When we tune mtry in random forest, how can we determine the best range to tune on? Do we need to find p/3 or p^(1/2) and use that as a midpoint and test a range by hand? Is there no default range for mtry?
When tuning grid for hyperparameters, is there sort of an “intuitive” way to select the values for trees, mtry and min_n?
9.7.5 Boosting
- I don’t understand the boosting process very well, especially mathematically, I don’t understand how to “change the outcome of the subsequent trees as the residual of the original tree”. And is the residual here referring the residual of the latest tree? (Because in regression model we want to predict the value and in classification model we try to figure out what the predictors point to, and residual as an outcome is somehow seemingly not included in these two types?) Could we go through boosting tree and Bayesian tree method quickly?

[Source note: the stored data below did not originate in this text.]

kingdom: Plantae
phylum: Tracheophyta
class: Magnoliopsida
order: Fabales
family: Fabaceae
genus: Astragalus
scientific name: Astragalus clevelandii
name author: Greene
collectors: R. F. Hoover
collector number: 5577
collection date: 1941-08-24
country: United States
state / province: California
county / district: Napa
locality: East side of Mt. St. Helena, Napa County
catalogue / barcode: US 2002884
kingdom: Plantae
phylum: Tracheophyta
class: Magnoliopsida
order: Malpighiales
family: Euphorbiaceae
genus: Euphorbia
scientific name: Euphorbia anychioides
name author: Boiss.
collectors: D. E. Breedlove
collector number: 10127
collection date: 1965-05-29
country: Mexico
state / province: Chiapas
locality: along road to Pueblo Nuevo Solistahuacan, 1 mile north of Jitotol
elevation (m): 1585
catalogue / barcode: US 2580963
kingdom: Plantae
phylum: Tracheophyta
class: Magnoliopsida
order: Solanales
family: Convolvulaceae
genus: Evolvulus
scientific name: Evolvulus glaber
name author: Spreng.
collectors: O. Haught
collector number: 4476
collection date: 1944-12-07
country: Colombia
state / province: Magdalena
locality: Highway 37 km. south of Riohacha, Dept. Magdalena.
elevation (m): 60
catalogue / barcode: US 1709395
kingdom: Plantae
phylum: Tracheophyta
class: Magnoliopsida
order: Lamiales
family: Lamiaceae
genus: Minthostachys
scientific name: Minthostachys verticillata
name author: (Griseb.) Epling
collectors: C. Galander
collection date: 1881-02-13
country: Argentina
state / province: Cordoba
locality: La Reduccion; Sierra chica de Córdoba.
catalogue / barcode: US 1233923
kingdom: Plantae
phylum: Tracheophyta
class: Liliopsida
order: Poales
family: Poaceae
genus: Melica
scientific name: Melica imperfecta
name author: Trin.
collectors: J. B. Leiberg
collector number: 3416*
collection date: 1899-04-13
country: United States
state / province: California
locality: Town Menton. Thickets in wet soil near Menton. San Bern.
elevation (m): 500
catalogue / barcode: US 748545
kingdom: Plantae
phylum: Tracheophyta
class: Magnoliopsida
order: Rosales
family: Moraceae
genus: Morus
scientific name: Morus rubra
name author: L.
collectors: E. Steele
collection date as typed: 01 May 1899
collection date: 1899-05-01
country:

9.7.6 Relative Costs/Benefits of Algorithms
Can we compare the advantages or situations when we should choose trees and random forests?
For which types of data or questions is it best to use boosting vs. regular bagging?
Discuss the advantages and limitations of decision trees compared to other machine learning algorithms.
Do we just try to juggle their strengths and weaknesses and land on the one that best aligns with the purpose of our study?
Can you discuss comparison among decision tree vs. bagging vs. random forest in terms of bias variance tradeoff?
9.7.7 Other Issues
- Why did we use bootstrapping in this assignment when k-fold may be a better estimator?